On the House floor one year ago, Democrats were jubilant in defeat.
Republicans had just passed a bill to repeal major portions of Obamacare without any Democratic support, and the minority party was convinced the vote would send them into the majority by January 2019.
"Na na na na, na na na na, hey hey, hey, goodbye,” Democrats sang, repeating a juvenile political spectacle first used by Republicans in 1993 when Democrats passed a Bill Clinton-sponsored tax bill.
Despite the theatrics, the Republicans' political prognostications in 1993 were right. They gained 54 seats and control of Congress.
Now, Democrats are trying to use healthcare to engineer a similar wave, and Miami Republican Rep.
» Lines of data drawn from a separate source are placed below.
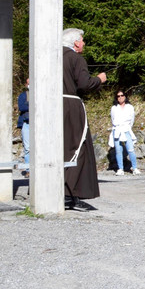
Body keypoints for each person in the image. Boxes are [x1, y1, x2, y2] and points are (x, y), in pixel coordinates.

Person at [62, 28, 107, 202]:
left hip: (49, 106)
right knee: (78, 147)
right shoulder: (75, 58)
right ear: (76, 43)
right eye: (82, 40)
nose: (84, 43)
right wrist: (99, 79)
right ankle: (70, 191)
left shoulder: (51, 57)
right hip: (70, 106)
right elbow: (84, 84)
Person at [110, 91, 139, 175]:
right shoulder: (114, 108)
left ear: (125, 96)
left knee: (130, 149)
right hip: (117, 129)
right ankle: (120, 169)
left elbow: (132, 120)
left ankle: (135, 168)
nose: (120, 97)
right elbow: (113, 119)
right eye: (118, 96)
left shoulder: (130, 107)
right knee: (118, 150)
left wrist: (128, 127)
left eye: (122, 95)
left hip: (126, 129)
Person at [17, 79, 30, 176]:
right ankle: (29, 170)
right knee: (28, 148)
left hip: (39, 124)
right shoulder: (23, 95)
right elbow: (21, 107)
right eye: (29, 83)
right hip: (27, 124)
Carlos Curbelo's Miami-to-Key-West district is ground zero for their efforts. Curbelo won reelection in 2016 by 12 percentage points despite representing a Democratic-leaning district that voted for Hillary Clinton over Donald Trump by 16 percentage points, and his seat is a top priority for Democrats as they seek to win 24 seats to gain control of the House after the November elections.
On the one year anniversary of the House vote to pass the American Health Care Act, known as the AHCA, Democrats are spending millions to remind voters in districts like Curbelo's that their representative voted to essentially repeal Obamacare, the sweeping healthcare law passed solely by Democrats in 2009. Democrats are so confident that Curbelo's healthcare record will be his political undoing that House Minority Leader Nancy Pelosi traveled to South Miami-Dade on Thursday to appear with his Democratic opponent and trash his record.
"Today we’re talking about the one-year anniversary of a very destructive bill that the congressman from this area, Mr. Curbelo, voted for to the detriment of people in this district,” Pelosi said, adding that Curbelo's support for the GOP tax bill that became law late last year further eroded affordable healthcare by removing penalties for the individual mandate. “What they couldn’t achieve in the president’s [healthcare] bill, they tried to do some of in the tax bill. So elections have consequences. Legislation affects peoples’ lives. We’re just trying to show the connection."
Curbelo welcomes the attention on healthcare, and says his position on Obamacare hasn't changed since he first ran for Congress in 2013.
"We need to keep the good in the law. That means protections for those with preexisting conditions, doesn’t discriminate against women, and allow young people to stay on their parent's plans until they are established and can purchase their own health insurance," Curbelo said. "And we need to replace the bad with something that works better. A year later I still get some complaints in my office about" Obamacare.